Read my comment above. If you don't have proper chipset compiled in hdparm won't help you.

----------

## kitana_ann

 *Quote:*   

> 
> 
> Read my comment above. If you don't have proper chipset compiled in hdparm won't help you.

 

Thank you for your comment. 

I am obviously not so good at kernel configuring, so I´m going to try genkernel and see if it works better for me.  :Smile: 

I am running linux-2.6.11-hardened-r13 by the way.

----------

## kitana_ann

 *bollucks wrote:*   

> If you're not getting dma enabled by default in 2.6 then you are missing your proper driver support being built into the kernel. Porting your config from 2.4 is not enough as the driver names have evolved since then and the generic options from 2.4 no longer work. Enabling it with hdparm if the kernel has refused to enable it by default will not give you correct performance choosing a compatibility dma mode, or no dma at all.

 

This was accuelly the case. I run though my configuration again and notice I forgot to compile in the chipset! So now everything works just fine  :Very Happy: 

Thank you.

----------

## bollucks

Welcome, and enjoy 2.6.

----------

## kitana_ann

This really sucks to bringing this topic upp again, but my 2.6 still makes the Teamspeak server lag. 

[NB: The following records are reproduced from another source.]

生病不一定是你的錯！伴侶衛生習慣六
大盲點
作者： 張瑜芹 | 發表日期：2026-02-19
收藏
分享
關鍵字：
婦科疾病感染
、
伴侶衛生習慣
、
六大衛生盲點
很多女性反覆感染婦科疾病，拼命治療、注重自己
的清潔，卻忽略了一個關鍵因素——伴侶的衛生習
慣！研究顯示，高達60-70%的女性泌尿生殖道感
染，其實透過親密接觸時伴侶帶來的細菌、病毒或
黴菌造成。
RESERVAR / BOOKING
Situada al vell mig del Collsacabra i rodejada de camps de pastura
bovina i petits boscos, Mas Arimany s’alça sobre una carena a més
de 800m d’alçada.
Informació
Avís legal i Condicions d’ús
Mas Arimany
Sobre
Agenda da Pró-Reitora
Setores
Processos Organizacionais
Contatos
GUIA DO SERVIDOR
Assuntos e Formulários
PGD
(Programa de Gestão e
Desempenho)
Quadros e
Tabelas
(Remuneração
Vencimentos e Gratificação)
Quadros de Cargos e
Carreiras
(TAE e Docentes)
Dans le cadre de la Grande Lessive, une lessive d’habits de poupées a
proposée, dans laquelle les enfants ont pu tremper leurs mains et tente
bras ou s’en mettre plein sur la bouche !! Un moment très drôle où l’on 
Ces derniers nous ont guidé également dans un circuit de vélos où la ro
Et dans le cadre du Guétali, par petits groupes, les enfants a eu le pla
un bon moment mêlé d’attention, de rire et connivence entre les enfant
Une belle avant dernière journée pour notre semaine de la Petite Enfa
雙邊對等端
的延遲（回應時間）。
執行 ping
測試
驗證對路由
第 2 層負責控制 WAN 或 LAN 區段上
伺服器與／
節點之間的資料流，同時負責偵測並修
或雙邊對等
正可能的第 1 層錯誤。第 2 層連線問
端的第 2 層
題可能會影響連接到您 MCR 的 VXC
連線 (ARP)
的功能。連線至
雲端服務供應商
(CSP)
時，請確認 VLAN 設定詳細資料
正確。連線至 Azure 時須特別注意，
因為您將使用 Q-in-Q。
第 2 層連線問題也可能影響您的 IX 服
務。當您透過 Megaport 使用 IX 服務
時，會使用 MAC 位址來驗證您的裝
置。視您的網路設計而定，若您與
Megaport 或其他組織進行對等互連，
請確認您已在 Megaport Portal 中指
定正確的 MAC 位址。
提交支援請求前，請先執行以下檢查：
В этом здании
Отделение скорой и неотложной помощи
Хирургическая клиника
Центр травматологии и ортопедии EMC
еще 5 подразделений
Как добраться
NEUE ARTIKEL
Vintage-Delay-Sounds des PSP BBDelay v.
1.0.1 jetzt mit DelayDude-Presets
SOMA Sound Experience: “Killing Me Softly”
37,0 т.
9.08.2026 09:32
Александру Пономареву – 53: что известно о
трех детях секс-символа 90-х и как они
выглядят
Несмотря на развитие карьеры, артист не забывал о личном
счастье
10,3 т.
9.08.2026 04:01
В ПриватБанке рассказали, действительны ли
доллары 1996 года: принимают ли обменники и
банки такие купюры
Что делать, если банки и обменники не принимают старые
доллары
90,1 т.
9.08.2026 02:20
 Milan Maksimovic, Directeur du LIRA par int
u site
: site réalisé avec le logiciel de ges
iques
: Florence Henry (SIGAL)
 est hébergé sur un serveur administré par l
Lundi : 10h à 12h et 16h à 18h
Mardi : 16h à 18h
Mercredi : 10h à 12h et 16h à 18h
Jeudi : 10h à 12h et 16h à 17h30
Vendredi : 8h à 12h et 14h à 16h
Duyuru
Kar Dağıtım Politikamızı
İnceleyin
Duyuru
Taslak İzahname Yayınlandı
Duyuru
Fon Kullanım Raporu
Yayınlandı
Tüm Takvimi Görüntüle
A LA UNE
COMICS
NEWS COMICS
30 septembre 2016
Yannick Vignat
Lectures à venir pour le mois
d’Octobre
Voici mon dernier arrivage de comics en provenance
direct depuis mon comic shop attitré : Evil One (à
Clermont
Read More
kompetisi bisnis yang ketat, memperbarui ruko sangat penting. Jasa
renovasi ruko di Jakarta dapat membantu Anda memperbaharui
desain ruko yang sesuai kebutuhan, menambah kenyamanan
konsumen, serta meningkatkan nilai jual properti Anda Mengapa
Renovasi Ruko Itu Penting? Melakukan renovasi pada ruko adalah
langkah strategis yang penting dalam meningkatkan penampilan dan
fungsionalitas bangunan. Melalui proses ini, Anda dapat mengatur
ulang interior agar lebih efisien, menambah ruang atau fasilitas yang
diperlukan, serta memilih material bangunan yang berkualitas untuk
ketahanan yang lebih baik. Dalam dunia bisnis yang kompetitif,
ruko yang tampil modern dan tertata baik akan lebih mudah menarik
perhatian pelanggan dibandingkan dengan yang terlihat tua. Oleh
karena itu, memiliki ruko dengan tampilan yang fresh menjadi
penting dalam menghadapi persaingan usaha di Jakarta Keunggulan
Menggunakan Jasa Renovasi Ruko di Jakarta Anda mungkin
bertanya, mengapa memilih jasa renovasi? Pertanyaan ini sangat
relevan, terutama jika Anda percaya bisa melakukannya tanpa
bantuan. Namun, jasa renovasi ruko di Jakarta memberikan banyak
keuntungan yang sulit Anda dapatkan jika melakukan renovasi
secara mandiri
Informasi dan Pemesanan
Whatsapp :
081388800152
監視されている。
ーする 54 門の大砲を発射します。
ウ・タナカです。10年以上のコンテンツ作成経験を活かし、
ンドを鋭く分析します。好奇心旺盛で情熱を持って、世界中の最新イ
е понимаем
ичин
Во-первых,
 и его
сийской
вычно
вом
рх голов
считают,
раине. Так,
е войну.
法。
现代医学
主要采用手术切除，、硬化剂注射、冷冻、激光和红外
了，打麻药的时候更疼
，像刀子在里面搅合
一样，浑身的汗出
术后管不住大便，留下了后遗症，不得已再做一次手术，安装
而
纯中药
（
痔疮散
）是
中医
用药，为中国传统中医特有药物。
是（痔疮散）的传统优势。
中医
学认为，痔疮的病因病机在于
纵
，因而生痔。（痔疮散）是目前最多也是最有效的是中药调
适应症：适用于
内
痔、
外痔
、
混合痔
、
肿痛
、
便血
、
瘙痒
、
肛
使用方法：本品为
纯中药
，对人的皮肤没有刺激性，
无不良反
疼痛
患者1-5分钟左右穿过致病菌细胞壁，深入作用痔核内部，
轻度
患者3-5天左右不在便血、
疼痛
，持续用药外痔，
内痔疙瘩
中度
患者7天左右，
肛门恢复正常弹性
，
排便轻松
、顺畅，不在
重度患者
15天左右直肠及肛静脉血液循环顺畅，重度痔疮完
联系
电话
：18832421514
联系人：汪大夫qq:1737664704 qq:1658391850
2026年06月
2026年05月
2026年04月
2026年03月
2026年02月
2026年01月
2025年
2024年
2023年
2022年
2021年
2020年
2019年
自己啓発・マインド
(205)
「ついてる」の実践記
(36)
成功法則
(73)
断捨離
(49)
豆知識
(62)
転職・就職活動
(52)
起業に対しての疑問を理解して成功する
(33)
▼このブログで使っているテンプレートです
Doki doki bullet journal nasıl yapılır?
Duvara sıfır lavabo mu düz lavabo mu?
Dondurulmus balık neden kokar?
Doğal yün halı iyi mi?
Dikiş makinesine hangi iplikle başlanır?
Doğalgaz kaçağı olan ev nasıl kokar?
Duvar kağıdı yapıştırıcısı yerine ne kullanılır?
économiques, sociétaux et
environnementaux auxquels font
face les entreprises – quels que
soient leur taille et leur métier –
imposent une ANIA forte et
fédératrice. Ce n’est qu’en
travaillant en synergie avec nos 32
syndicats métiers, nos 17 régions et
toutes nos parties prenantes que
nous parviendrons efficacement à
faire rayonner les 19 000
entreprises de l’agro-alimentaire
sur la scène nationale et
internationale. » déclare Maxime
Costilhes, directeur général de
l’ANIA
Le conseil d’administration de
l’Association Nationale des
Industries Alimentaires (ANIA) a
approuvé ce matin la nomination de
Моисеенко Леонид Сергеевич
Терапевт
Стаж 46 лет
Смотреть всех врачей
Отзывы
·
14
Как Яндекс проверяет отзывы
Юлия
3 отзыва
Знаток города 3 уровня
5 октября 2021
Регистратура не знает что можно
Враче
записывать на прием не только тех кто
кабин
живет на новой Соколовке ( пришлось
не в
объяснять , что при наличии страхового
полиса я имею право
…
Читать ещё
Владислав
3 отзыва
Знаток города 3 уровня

I dont get it, I have Bittornado on and it takes about 1.7% of the CPU then before witch was 45% CPU. So I thought all my issues were gone. But the guys on the teamspeak still says that it lags from time to time. Please observe that the teamspeak is running on a windows machine  :Embarassed: . 

I am just wondering if you guys know a way so I can run a test on my network, just to see how much bandtwidth the torrent is really taking. I have limited it to maximun download to 300kbps and upload to 100kbps. I have a total of 10MBps on my network. 

Or maby someone have any better idea of how I can find the source to the problem?

----------